Con la ropa mojada, o casi seca, envueltos en sacos abiertos de yute, con el pelo revuelto, el rostro con signos de espanto; aquellos hombres hechos a la dura faena, a las penalidades de la vida, unos pocos minutos dentro de la vorágine de lo inesperado los había convertido en seres mudos, o de ojos huidizos, de reflejos incontrolados y un enorme cansancio corporal inexplicable, como si toda la energía vital se hubiese esfumado. Estaban como petrificados dentro de una tragedia que para ellos había terminado. Lo imprevisto siempre asalta por sorpresa. La víctima queda por segundos paralizada y sorprendida.
El gentío colmaba el Muelle Real o subido en las cubiertas de embarcaciones atracadas al desembarcadero. Había una expectación latente. Sólo tenían nociones de la coalición.
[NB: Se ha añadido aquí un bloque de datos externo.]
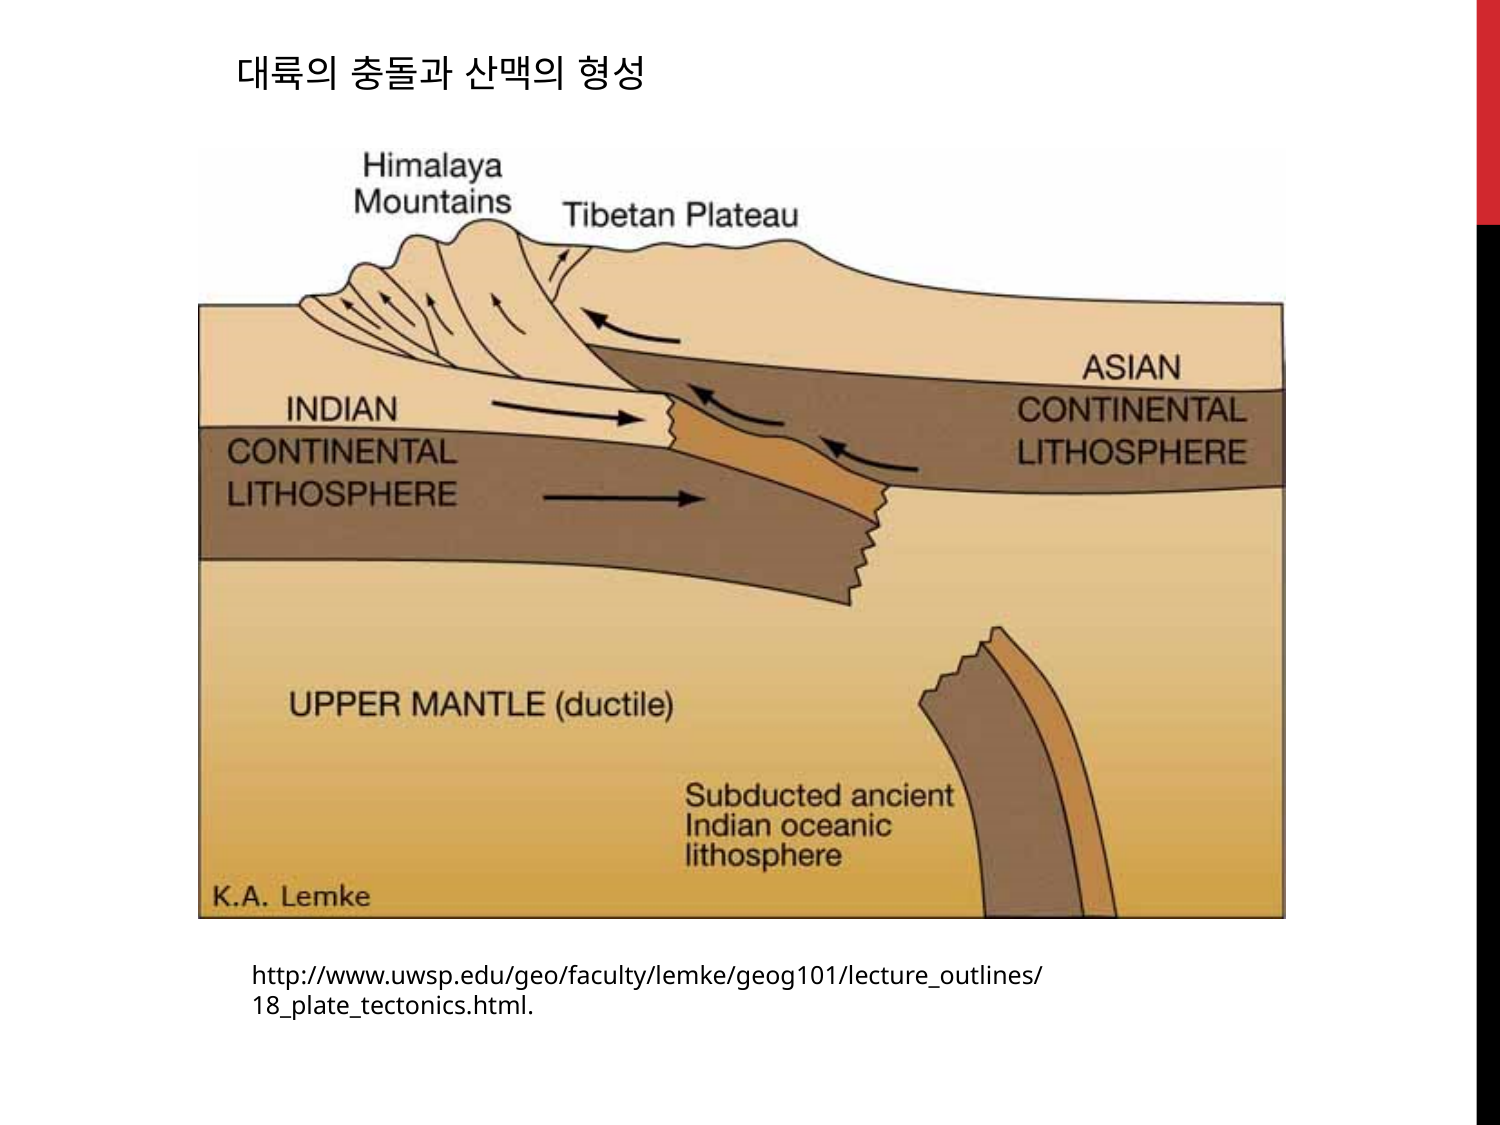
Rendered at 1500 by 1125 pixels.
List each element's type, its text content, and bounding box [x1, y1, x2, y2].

picture [197, 148, 1286, 920]
text_box http://www.uwsp.edu/geo/faculty/lemke/geog101/lecture_outlines/18_plate_tectonics.html. [236, 952, 1286, 1027]
text_box 대륙의 충돌과 산맥의 형성 [221, 42, 663, 103]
No sabían nada más.
Cuando la lancha Los Nietos terminó la maniobra de arrimar la nave al muelle, los casildeños de ambos sexos, los adolescentes y hasta los niños, se precipitaron a extender las manos para ayudar a subir a los náufragos hasta el andén. Quedaron perplejos cuando observaron los rostros de aquellos hombres. El pánico había estampado sus huellas en la faz de cada uno. Sin hacerles preguntas comprendieron que el abordaje había cobrado una o más víctimas ¿Quién o quiénes?
Poco a poco, con un volteo de cabeza, se susurraban los nombres de los desaparecidos…
José Llanes…,
Manolo Llanes…, hijo del anterior.
Con cada nombre se oía el desgarrador grito de una mujer que a codazos atravesaba la multitud hasta situarse en primer plano para conocer de cerca, por boca de un náufrago, la verdad. Volvía a oír el nombre del familiar y el último átomo de esperanza desaparecía en la oscuridad.
Guillermo Otero…
Emiliano Albert…
Alberto Colina…
Las lágrimas se posesionaron de todos los ojos. Los desaparecidos mantenían algún tipo de lazo familiar con muchos de los que en el muelle esperaban. Fue un duelo general. De familiares cercanos, de parientes, amigos, del pueblo.
Aun cuando los siguientes tres días continuaron las pesquisas en el lugar del accidente y se registraron todos los manglares de los alrededores por si alguno había podido salvarse a nado, todo fue en balde.
Se acordó el arrastre de los chichorros por el Masío y la bahía de Casilda. Esto dio el resultado deseado. En el Bajo se rescataron 3 cadáveres y 2 en la bahía.
La autopsia reveló que dos de las muertes se debieron a que se ahogaron –no sabían nadar–, y las otras tres a golpes recibidos por las embarcaciones en la tarea de rescate.
Como una muestra de solidaridad humana y como obreros del mar, parte de la oficialidad y simples marinos del barco japonés Marú concurrieron al masivo velorio expuesto en el Gremio de Lancheros del Puerto de Casilda.
El 25 de Febrero de 1945, quedó grabada en los corazones de los casildeños como un día de dolor y luto y cómo la oscuridad mancomunada con el imponderable puede desembocar en la muerte o, quizás, algunas veces, en la suerte.
Cuando esto sucedió, tenía 9 años de edad, y me encontraba en Casilda. Mis padres me dijeron que no se sabía nada, que me quedara en él chalet. Mi padre fue al puerto para averiguar lo que había pasado, pues él representaba a todos los obreros del sector marítimo en Cuba, en esa época. Más tarde supe lo que había pasado. Fue terrible para las familias que perdieron un familiar.